(Saved entries)
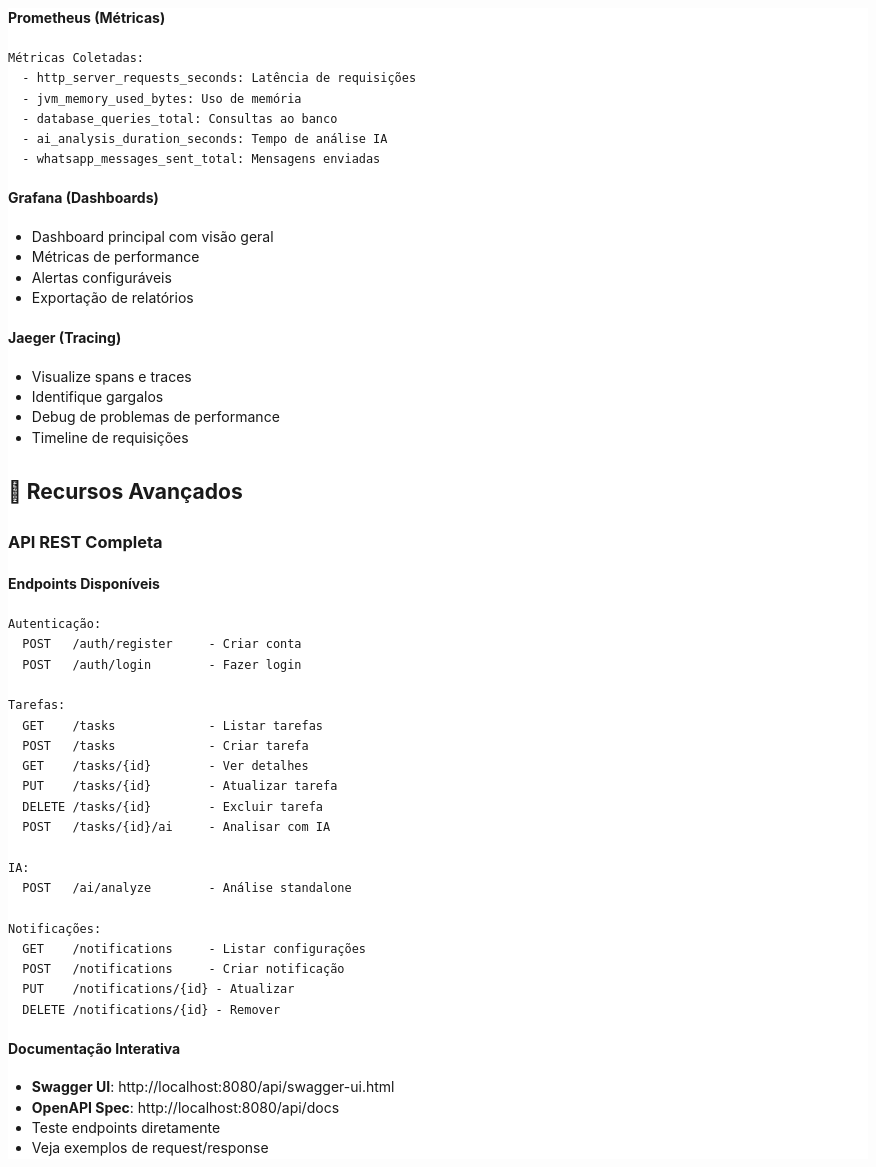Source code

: #### Prometheus (Métricas)
```
Métricas Coletadas:
  - http_server_requests_seconds: Latência de requisições
  - jvm_memory_used_bytes: Uso de memória
  - database_queries_total: Consultas ao banco
  - ai_analysis_duration_seconds: Tempo de análise IA
  - whatsapp_messages_sent_total: Mensagens enviadas
```

#### Grafana (Dashboards)
- Dashboard principal com visão geral
- Métricas de performance
- Alertas configuráveis
- Exportação de relatórios

#### Jaeger (Tracing)
- Visualize spans e traces
- Identifique gargalos
- Debug de problemas de performance
- Timeline de requisições

## 🔮 Recursos Avançados

### API REST Completa

#### Endpoints Disponíveis
```
Autenticação:
  POST   /auth/register     - Criar conta
  POST   /auth/login        - Fazer login
  
Tarefas:
  GET    /tasks             - Listar tarefas
  POST   /tasks             - Criar tarefa
  GET    /tasks/{id}        - Ver detalhes
  PUT    /tasks/{id}        - Atualizar tarefa
  DELETE /tasks/{id}        - Excluir tarefa
  POST   /tasks/{id}/ai     - Analisar com IA
  
IA:
  POST   /ai/analyze        - Análise standalone
  
Notificações:
  GET    /notifications     - Listar configurações
  POST   /notifications     - Criar notificação
  PUT    /notifications/{id} - Atualizar
  DELETE /notifications/{id} - Remover
```

#### Documentação Interativa
- **Swagger UI**: http://localhost:8080/api/swagger-ui.html
- **OpenAPI Spec**: http://localhost:8080/api/docs
- Teste endpoints diretamente
- Veja exemplos de request/response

> **WHAT TO PRODUCE**: Within the data above, pick out all lines holding the word "Atualizar".

> **RESULT OF THE TASK**:
  PUT    /tasks/{id}        - Atualizar tarefa
  PUT    /notifications/{id} - Atualizar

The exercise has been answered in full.